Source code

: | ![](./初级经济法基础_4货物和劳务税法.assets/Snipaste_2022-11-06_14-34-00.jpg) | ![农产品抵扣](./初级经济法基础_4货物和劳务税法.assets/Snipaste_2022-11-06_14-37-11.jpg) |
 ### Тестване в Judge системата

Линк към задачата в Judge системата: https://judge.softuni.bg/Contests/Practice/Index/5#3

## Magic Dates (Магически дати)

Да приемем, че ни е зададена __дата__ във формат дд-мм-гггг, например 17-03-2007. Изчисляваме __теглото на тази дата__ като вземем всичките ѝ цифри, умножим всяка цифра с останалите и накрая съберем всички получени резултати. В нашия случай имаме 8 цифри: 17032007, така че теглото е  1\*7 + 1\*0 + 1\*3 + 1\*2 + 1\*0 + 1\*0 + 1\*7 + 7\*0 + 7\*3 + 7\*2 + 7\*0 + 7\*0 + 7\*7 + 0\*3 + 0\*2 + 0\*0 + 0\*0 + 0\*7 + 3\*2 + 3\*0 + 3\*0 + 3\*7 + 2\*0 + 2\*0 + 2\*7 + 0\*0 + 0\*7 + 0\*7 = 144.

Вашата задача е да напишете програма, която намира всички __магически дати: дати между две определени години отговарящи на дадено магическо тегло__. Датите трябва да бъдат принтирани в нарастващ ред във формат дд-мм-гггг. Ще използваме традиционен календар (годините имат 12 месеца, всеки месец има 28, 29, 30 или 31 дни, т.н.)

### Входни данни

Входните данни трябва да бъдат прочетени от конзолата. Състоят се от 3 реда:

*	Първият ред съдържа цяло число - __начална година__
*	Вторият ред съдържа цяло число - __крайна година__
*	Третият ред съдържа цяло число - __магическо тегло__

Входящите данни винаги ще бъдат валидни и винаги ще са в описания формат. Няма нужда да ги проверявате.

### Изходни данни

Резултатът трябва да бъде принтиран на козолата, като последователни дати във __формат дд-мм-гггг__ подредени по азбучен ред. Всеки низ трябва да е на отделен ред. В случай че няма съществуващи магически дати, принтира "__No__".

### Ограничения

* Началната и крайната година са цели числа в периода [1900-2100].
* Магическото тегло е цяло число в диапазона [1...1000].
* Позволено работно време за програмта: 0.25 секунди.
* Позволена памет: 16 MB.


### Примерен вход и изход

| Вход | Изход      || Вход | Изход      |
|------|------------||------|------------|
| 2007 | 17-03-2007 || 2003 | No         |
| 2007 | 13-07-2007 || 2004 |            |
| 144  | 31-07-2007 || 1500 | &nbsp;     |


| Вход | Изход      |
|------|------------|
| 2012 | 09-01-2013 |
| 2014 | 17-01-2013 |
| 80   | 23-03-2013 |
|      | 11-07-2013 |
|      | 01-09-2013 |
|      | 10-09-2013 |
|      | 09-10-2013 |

========

* **EXERCISE DESCRIPTION**
Output only a verbatim copy of the lines spanning from the line that contains "- __крайна година__" to the end of the records above.

* **ANSWER FOR THE TASK**
*	Вторият ред съдържа цяло число - __крайна година__
*	Третият ред съдържа цяло число - __магическо тегло__

Входящите данни винаги ще бъдат валидни и винаги ще са в описания формат. Няма нужда да ги проверявате.

### Изходни данни

Резултатът трябва да бъде принтиран на козолата, като последователни дати във __формат дд-мм-гггг__ подредени по азбучен ред. Всеки низ трябва да е на отделен ред. В случай че няма съществуващи магически дати, принтира "__No__".

### Ограничения

* Началната и крайната година са цели числа в периода [1900-2100].
* Магическото тегло е цяло число в диапазона [1...1000].
* Позволено работно време за програмта: 0.25 секунди.
* Позволена памет: 16 MB.


### Примерен вход и изход

| Вход | Изход      || Вход | Изход      |
|------|------------||------|------------|
| 2007 | 17-03-2007 || 2003 | No         |
| 2007 | 13-07-2007 || 2004 |            |
| 144  | 31-07-2007 || 1500 | &nbsp;     |


| Вход | Изход      |
|------|------------|
| 2012 | 09-01-2013 |
| 2014 | 17-01-2013 |
| 80   | 23-03-2013 |
|      | 11-07-2013 |
|      | 01-09-2013 |
|      | 10-09-2013 |
|      | 09-10-2013 |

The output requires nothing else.